Support domestic production of critical medicines
- A syndicate of public and private entities will jointly work towards manufacturing and onshoring of essential medical suppliers, beginning with a list of 50-100 “critical drugs” defined by the Food and Drug Administration.
- The consortium will be led by the Department of Health and Human Services, which will commit an initial $60m towards the development of a “novel platform technologies to increase domestic manufacturing capacity for API”.
- The aim is to increase domestic production and reduce the reliance upon global supply chains, particularly with regards to medications in short supply.
Secure an end-to-end domestic supply chain for advanced batteries
- The Department of Energy will publish a ‘National Blueprint for Lithium Batteries’, beginning a 10 year plan to "develop a domestic lithium battery supply chain that combats the climate crisis by creating good-paying clean energy jobs across America”.
- The effort will leverage billions in funding “to finance key strategic areas of development and fill deficits in the domestic supply chain capacity”.
Invest in sustainable domestic and international production and processing of critical minerals
- An interdepartmental group will be established by the Department of Interior to identify sites where critical minerals can be produced and processed within US borders. It will collaborate with businesses, states, tribal nations and stockholders to “expand sustainable, responsible critical minerals production and processing in the United States”.
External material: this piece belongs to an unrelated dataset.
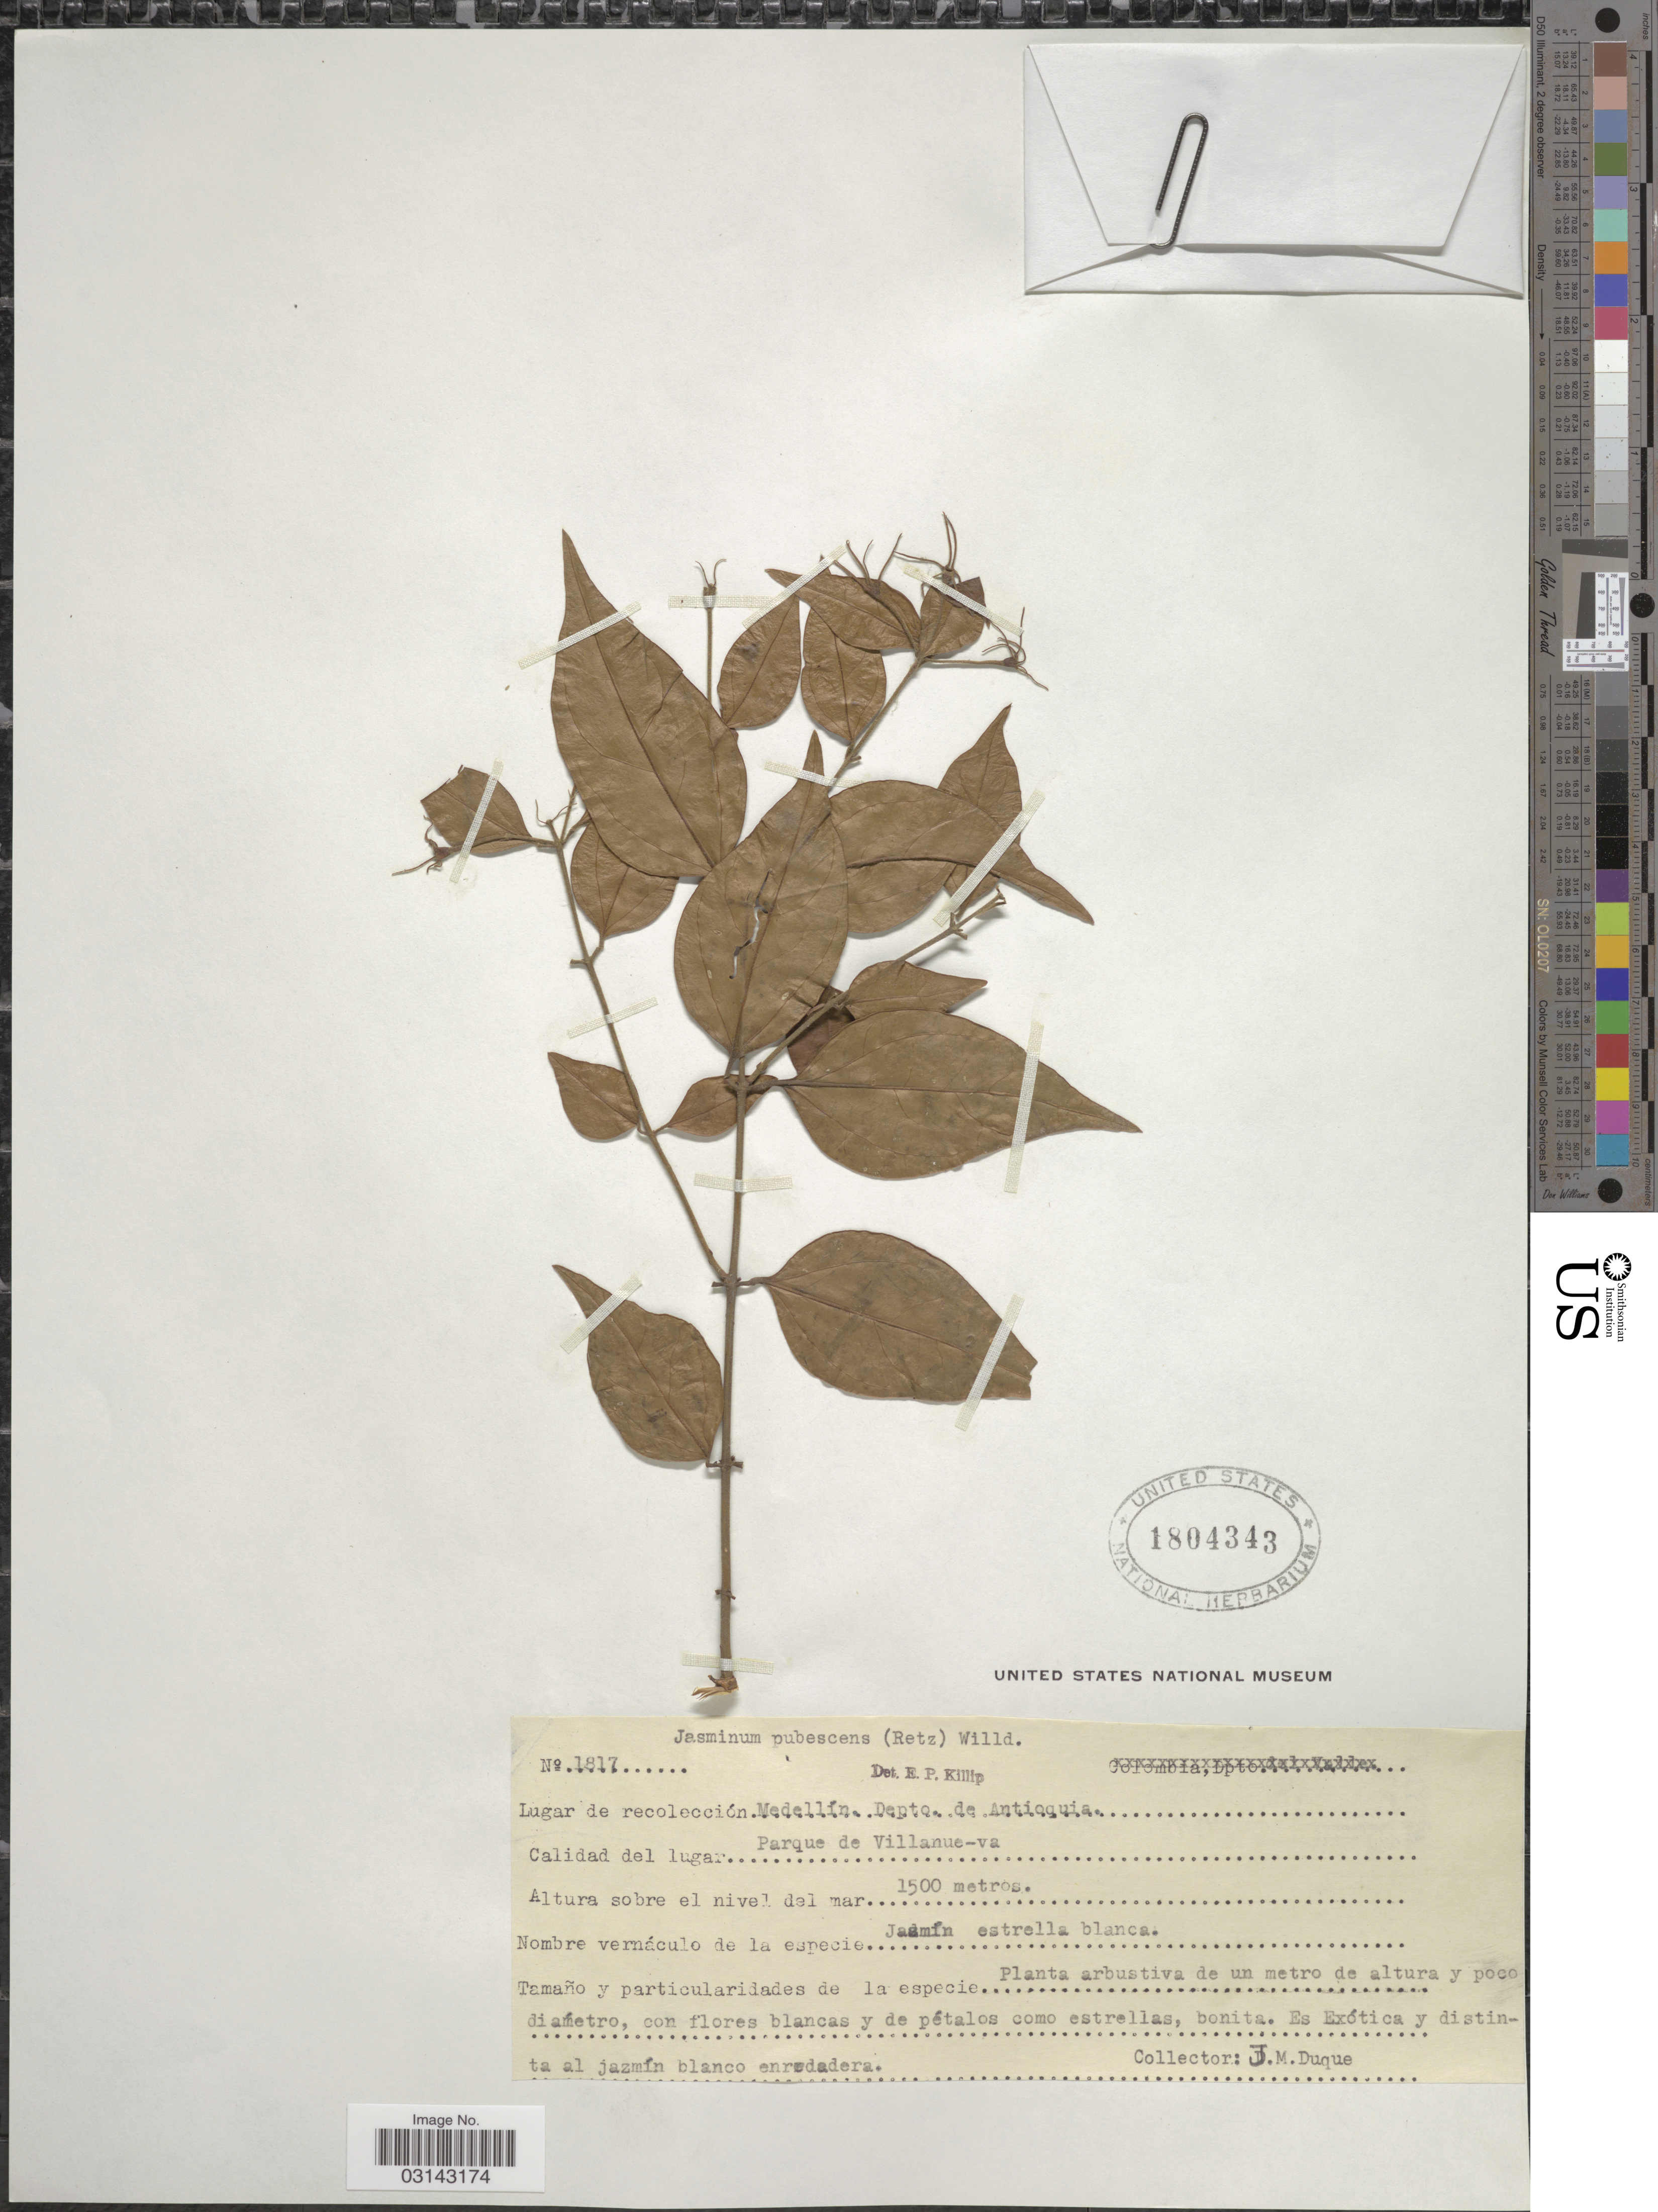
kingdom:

- The group will also identify where regulations may need to be updated to ensure new mining and processing “meets strong standards”.
Partner with industry, allies, and partners to address semiconductor shortages
- The Department of Commerce will increase its partnership with industry to support further investment in R&D and production of semiconductor chips. The White House says its aim will be to “facilitate information flow between semiconductor producers and suppliers and end-users”, improving transparency and data sharing.
- Enhanced relationships with foreign allies, including Japan and South Korea will also be strengthened with the express proposed of increasing chip output, promoting further investment in the sector and “to promote fair semiconductor chip allocations”.